So we have a book on machine learning called "artificial mind system - kernel memory approach". This topic will be to explain what exactly the kernel memory approach is.
What is an artificial mind?
In 1997 a book was released titled "Artificial minds" which explores some of the deep philosophical and technical questions around this concept. The book also touches on the symbolic vs connectionist AI approaches. The concept of mind also can be explored in the extended mind theory by Chalmers and Clark.

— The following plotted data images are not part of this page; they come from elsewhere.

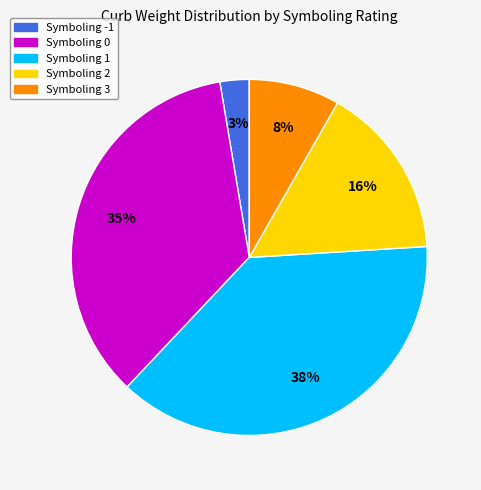

To the nearest percent, what is the average slice percentage?

20%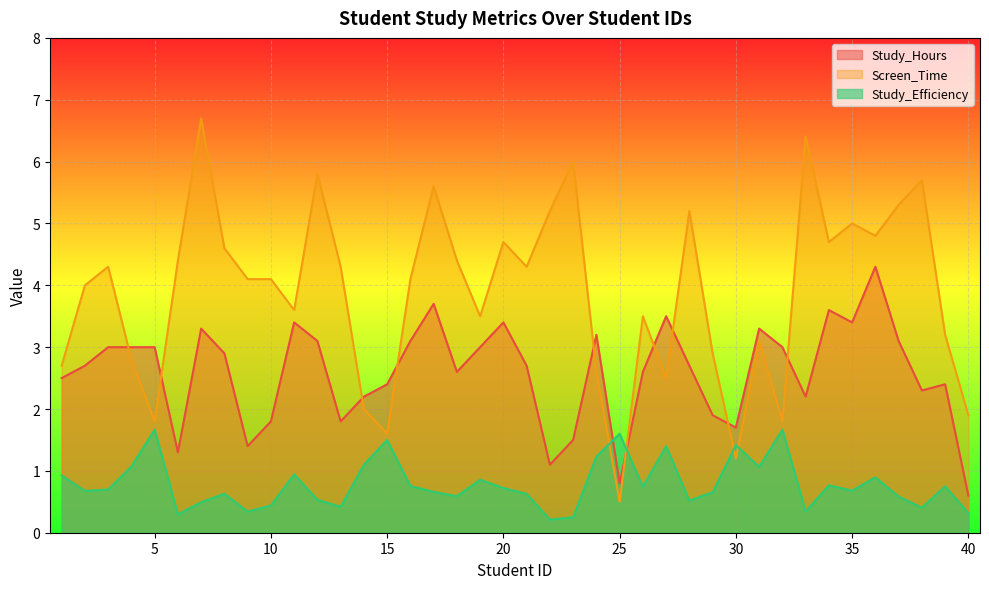

Which category has the highest value across all series?

7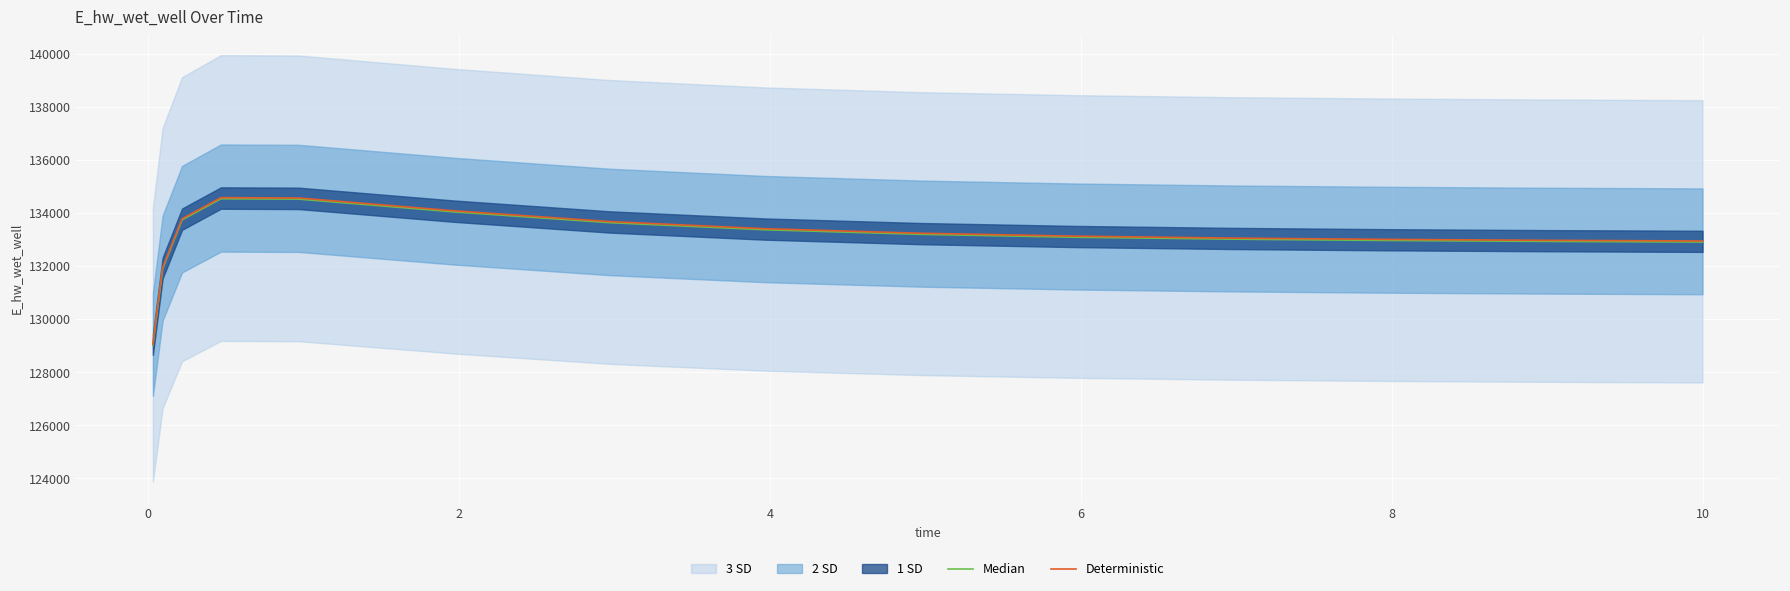

List the series in order of their overall mean, highest first.

Deterministic, Median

The kernel memory approach
First we have a video on kernels which educates us on what kernels are in the context of AI:
The book a artificial mind system - kernel memory approach introduces an interesting concept called the self organizing kernel memory (SOKM). This approach is capable of data pruning and seems to offer some advantages over traditional neural net approaches. The kernel memory approach relies on the concept of "kernel units" and "link weights" representing the strength of the connections in between. The book is filled with simulation results, formulas/algorithms and examples. This provides for the necessary evidence demonstrating how the kernel memory approach works both theoretically by the math and by the results of the simulations.
Disclosure, I have not finished this book but was recommended to read this book. The concepts in this book are not something to be understood overnight but are important for a deep understanding of machine learning concepts which at the foundation are based on statistics.
References
Franklin, S., Wolpert, S., McKay, S. R., & Christian, W. (1997). Artificial minds. Computers in Physics, 11(3), 258-259.
Hoya, T. (2005). Artificial Mind System: Kernel Memory Approach (Vol. 1). Springer Science & Business Media.